→ Brief: Put every line of the material below into a JSON list of strings, one string per line, and leave out any blank lines.

→ Available records:
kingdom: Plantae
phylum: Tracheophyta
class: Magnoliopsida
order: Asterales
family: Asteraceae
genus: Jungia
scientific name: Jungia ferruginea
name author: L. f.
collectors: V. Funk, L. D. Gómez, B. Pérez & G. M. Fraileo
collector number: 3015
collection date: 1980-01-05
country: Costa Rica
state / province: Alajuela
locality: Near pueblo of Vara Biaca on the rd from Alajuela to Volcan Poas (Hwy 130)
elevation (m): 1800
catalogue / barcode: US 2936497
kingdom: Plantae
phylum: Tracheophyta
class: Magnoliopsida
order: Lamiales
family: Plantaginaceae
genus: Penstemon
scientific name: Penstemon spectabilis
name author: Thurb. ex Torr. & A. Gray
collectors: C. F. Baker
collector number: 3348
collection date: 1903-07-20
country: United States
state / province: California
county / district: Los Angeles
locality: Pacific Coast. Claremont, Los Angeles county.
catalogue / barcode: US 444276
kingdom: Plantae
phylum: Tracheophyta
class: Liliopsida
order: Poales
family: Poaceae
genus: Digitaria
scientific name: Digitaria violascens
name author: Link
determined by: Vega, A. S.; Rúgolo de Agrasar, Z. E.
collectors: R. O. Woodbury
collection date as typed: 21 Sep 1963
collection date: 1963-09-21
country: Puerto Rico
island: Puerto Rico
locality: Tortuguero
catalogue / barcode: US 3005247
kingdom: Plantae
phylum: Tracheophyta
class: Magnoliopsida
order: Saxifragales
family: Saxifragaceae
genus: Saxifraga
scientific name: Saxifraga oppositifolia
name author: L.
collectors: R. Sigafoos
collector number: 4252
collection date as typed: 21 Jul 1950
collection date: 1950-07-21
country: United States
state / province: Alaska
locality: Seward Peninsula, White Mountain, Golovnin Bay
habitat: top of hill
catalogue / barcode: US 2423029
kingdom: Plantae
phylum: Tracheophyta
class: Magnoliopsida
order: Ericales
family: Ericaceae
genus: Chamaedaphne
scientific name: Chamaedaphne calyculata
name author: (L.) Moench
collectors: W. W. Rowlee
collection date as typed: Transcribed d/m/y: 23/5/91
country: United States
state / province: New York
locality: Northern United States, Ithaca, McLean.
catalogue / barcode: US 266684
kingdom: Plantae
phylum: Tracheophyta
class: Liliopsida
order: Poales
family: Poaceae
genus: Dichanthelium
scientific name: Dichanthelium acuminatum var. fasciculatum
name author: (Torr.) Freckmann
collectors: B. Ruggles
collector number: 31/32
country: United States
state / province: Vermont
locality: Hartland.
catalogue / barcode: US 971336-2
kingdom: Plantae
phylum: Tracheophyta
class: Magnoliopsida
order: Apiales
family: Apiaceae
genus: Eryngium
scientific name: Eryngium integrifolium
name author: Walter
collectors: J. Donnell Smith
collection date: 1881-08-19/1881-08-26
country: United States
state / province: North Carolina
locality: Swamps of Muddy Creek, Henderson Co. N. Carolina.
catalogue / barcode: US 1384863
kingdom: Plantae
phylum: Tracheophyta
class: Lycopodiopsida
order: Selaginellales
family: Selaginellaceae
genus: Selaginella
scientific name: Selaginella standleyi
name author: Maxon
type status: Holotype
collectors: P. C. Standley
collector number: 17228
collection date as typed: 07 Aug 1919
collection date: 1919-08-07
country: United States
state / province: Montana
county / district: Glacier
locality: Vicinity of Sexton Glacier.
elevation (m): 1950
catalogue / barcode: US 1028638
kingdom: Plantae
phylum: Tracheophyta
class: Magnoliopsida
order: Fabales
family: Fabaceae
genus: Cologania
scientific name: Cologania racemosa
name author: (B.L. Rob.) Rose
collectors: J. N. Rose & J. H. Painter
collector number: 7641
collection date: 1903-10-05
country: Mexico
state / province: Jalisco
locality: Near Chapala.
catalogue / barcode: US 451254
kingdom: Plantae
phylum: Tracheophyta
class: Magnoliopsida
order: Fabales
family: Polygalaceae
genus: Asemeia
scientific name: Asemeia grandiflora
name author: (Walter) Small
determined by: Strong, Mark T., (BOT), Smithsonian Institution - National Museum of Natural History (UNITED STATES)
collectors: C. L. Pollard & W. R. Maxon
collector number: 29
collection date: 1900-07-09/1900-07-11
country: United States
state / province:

→ Task output:
[
  "kingdom: Plantae",
  "phylum: Tracheophyta",
  "class: Magnoliopsida",
  "order: Asterales",
  "family: Asteraceae",
  "genus: Jungia",
  "scientific name: Jungia ferruginea",
  "name author: L. f.",
  "collectors: V. Funk, L. D. Gómez, B. Pérez & G. M. Fraileo",
  "collector number: 3015",
  "collection date: 1980-01-05",
  "country: Costa Rica",
  "state / province: Alajuela",
  "locality: Near pueblo of Vara Biaca on the rd from Alajuela to Volcan Poas (Hwy 130)",
  "elevation (m): 1800",
  "catalogue / barcode: US 2936497",
  "kingdom: Plantae",
  "phylum: Tracheophyta",
  "class: Magnoliopsida",
  "order: Lamiales",
  "family: Plantaginaceae",
  "genus: Penstemon",
  "scientific name: Penstemon spectabilis",
  "name author: Thurb. ex Torr. & A. Gray",
  "collectors: C. F. Baker",
  "collector number: 3348",
  "collection date: 1903-07-20",
  "country: United States",
  "state / province: California",
  "county / district: Los Angeles",
  "locality: Pacific Coast. Claremont, Los Angeles county.",
  "catalogue / barcode: US 444276",
  "kingdom: Plantae",
  "phylum: Tracheophyta",
  "class: Liliopsida",
  "order: Poales",
  "family: Poaceae",
  "genus: Digitaria",
  "scientific name: Digitaria violascens",
  "name author: Link",
  "determined by: Vega, A. S.; Rúgolo de Agrasar, Z. E.",
  "collectors: R. O. Woodbury",
  "collection date as typed: 21 Sep 1963",
  "collection date: 1963-09-21",
  "country: Puerto Rico",
  "island: Puerto Rico",
  "locality: Tortuguero",
  "catalogue / barcode: US 3005247",
  "kingdom: Plantae",
  "phylum: Tracheophyta",
  "class: Magnoliopsida",
  "order: Saxifragales",
  "family: Saxifragaceae",
  "genus: Saxifraga",
  "scientific name: Saxifraga oppositifolia",
  "name author: L.",
  "collectors: R. Sigafoos",
  "collector number: 4252",
  "collection date as typed: 21 Jul 1950",
  "collection date: 1950-07-21",
  "country: United States",
  "state / province: Alaska",
  "locality: Seward Peninsula, White Mountain, Golovnin Bay",
  "habitat: top of hill",
  "catalogue / barcode: US 2423029",
  "kingdom: Plantae",
  "phylum: Tracheophyta",
  "class: Magnoliopsida",
  "order: Ericales",
  "family: Ericaceae",
  "genus: Chamaedaphne",
  "scientific name: Chamaedaphne calyculata",
  "name author: (L.) Moench",
  "collectors: W. W. Rowlee",
  "collection date as typed: Transcribed d/m/y: 23/5/91",
  "country: United States",
  "state / province: New York",
  "locality: Northern United States, Ithaca, McLean.",
  "catalogue / barcode: US 266684",
  "kingdom: Plantae",
  "phylum: Tracheophyta",
  "class: Liliopsida",
  "order: Poales",
  "family: Poaceae",
  "genus: Dichanthelium",
  "scientific name: Dichanthelium acuminatum var. fasciculatum",
  "name author: (Torr.) Freckmann",
  "collectors: B. Ruggles",
  "collector number: 31/32",
  "country: United States",
  "state / province: Vermont",
  "locality: Hartland.",
  "catalogue / barcode: US 971336-2",
  "kingdom: Plantae",
  "phylum: Tracheophyta",
  "class: Magnoliopsida",
  "order: Apiales",
  "family: Apiaceae",
  "genus: Eryngium",
  "scientific name: Eryngium integrifolium",
  "name author: Walter",
  "collectors: J. Donnell Smith",
  "collection date: 1881-08-19/1881-08-26",
  "country: United States",
  "state / province: North Carolina",
  "locality: Swamps of Muddy Creek, Henderson Co. N. Carolina.",
  "catalogue / barcode: US 1384863",
  "kingdom: Plantae",
  "phylum: Tracheophyta",
  "class: Lycopodiopsida",
  "order: Selaginellales",
  "family: Selaginellaceae",
  "genus: Selaginella",
  "scientific name: Selaginella standleyi",
  "name author: Maxon",
  "type status: Holotype",
  "collectors: P. C. Standley",
  "collector number: 17228",
  "collection date as typed: 07 Aug 1919",
  "collection date: 1919-08-07",
  "country: United States",
  "state / province: Montana",
  "county / district: Glacier",
  "locality: Vicinity of Sexton Glacier.",
  "elevation (m): 1950",
  "catalogue / barcode: US 1028638",
  "kingdom: Plantae",
  "phylum: Tracheophyta",
  "class: Magnoliopsida",
  "order: Fabales",
  "family: Fabaceae",
  "genus: Cologania",
  "scientific name: Cologania racemosa",
  "name author: (B.L. Rob.) Rose",
  "collectors: J. N. Rose & J. H. Painter",
  "collector number: 7641",
  "collection date: 1903-10-05",
  "country: Mexico",
  "state / province: Jalisco",
  "locality: Near Chapala.",
  "catalogue / barcode: US 451254",
  "kingdom: Plantae",
  "phylum: Tracheophyta",
  "class: Magnoliopsida",
  "order: Fabales",
  "family: Polygalaceae",
  "genus: Asemeia",
  "scientific name: Asemeia grandiflora",
  "name author: (Walter) Small",
  "determined by: Strong, Mark T., (BOT), Smithsonian Institution - National Museum of Natural History (UNITED STATES)",
  "collectors: C. L. Pollard & W. R. Maxon",
  "collector number: 29",
  "collection date: 1900-07-09/1900-07-11",
  "country: United States",
  "state / province:"
]